Il aura simplement fallu cinq jours de travail à Damon Winter pour égaler Lewis Hine ou Charles Ebbets. Sur le chantier du nouveau World Trade Center, le photographe du New York Times< a suivi les Ironworkers, ces bâtisseurs de gratte-ciels américains qu’une ville glorifie toujours autant.
Un poème. Le mot est à peine trop fort. Ces photographies là s’enchainent avec des rimes. Pourtant, chacune d’elle est une icône, et comme les vers, presque dissociable des autres, sans que leur but premier, l’information, soit altéré. Le spectateur sait toujours où il est, là haut, à 300 mètres au dessus du sol, avec les ouvriers qui construisent depuis plus d’un siècle les cimes de New York.

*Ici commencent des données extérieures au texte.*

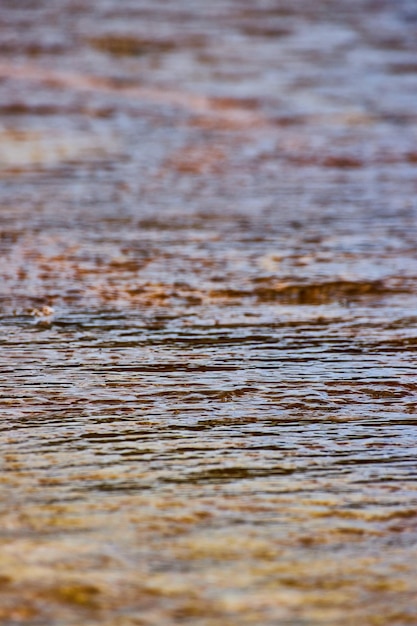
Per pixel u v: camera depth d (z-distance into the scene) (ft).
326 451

Damon Winter a bien un talent : celui de transformer le reportage en art. Face à Manhattan et sa vue imprenable, à une altitude où n’importe quel cliché est une réussite, tout le monde serait tenté de « mitrailler » le panorama en grand angle et d’y incorporer quelques scènes humaines. Le photographe ne se contente pas de ce spectacle. Il scrute, il zoome, cherche la composition, coupe les corps, bouleverse le cadrage, et c’est presque naturellement que la skyline apparaît ensuite, en fond. « Je suis toujours très concentré sur ce qui se passe devant moi, explique-t-il. En règle générale, je cherche la surprise. Je remarque la symbolique qu’après, à l’édition. »

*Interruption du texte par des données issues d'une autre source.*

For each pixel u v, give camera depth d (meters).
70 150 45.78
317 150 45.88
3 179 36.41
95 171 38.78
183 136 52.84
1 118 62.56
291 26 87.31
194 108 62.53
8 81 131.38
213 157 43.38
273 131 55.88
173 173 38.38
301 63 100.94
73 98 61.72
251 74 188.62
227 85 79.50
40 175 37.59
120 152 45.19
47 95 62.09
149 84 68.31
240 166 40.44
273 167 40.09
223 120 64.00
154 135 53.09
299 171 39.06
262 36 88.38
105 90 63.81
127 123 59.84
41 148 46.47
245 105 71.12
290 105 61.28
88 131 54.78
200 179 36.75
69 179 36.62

Même s’il a en tête « ces merveilleuses photos de la construction de l’Empire State Building dans les années 20 », Damon Winter est intimidé lorsqu’il arrive sur le site, en juillet dernier. Les ouvriers sont en train d’ériger les 73e et 74e étages de la future « Freedom Tower ». L’accès dont il a bénéficié a nécessité des mois de négociations. On n’entre pas de la sorte chez les Ironworkers. « Ils ont leur propre monde. Des officiels du Port Authority avaient toujours un œil sur moi, je ne devais pas déranger le travail des hommes, leur parler ou les faire poser. Mais comme ils m’ignoraient, j’ai pu m’effacer pour saisir de bons instantanés. »

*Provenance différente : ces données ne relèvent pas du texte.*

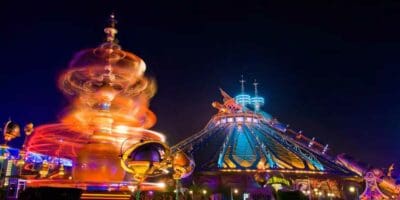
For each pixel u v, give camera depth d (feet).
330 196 176.96
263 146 218.38
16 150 64.75
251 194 161.68
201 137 240.12
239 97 293.23
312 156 216.74
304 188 170.91
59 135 76.48
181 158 51.55
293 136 249.55
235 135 239.91
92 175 42.86
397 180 179.73
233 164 189.88
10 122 62.54
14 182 54.70
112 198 41.45
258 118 261.65
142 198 72.49
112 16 57.26
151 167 40.04
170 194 79.15
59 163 66.44
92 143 44.50
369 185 175.01
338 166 209.15
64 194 27.09
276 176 114.62
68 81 63.57
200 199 150.10
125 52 57.16
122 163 40.57
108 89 49.44
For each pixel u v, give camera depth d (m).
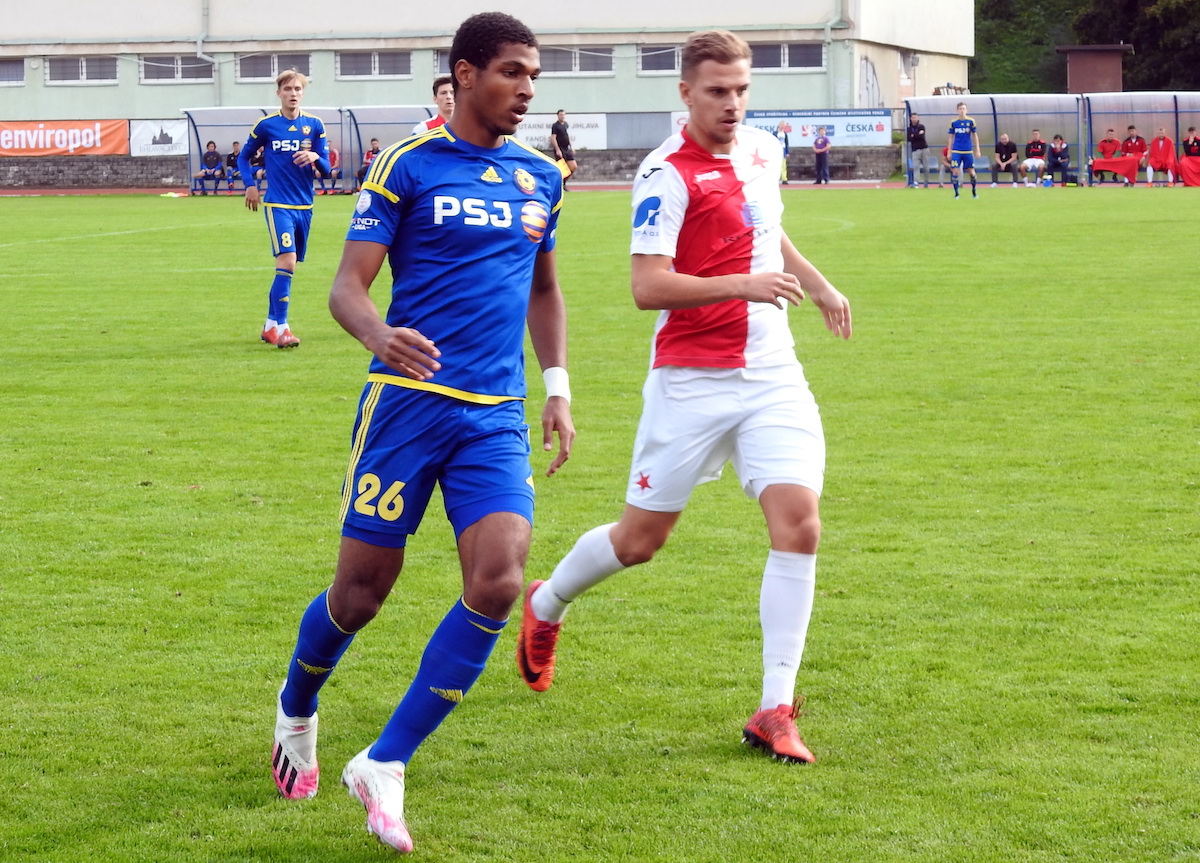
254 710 5.27
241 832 4.28
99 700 5.35
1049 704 5.17
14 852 4.14
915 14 63.84
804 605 4.95
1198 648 5.74
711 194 5.07
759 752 4.82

Comme nombre de reporters, Damon Winter aime le contact rapproché. Sur tous les terrains – des chambres d’hôtel de stars aux décombres de Port-au-Prince –, il prend le temps de nouer une relation avec les gens qu’il photographie. Sensibilité et douceur : une constante chez l’homme et ses photos. « Finalement, ce sont les ouvriers qui sont venus me voir. J’ai passé des moments à boire des bières et à discuter avec eux en fin de journée. »
Depuis Charles Ebbets et ses ouvriers assis sur une poutre en métal, les conditions de travail ont bien changées. Damon Winter a dû se plier à quelques exigences : un harnais, un casque, des lunettes et des bottes solides. Pour autant, même en numérique, le noir et blanc est resté de rigueur. « C’est une référence aux images classiques mais aussi dû aux conditions de lumière. Ce soleil vif est très difficile à apprivoiser en couleur. Le noir et blanc permet au contraire de contourner le problème et d’apporter un effet graphique. »
Jonas Cuénin
Note : Ce travail a été publié le weekend du 4 septembre dans le New York Times magazine à l’occasion des commémorations du 11 septembre.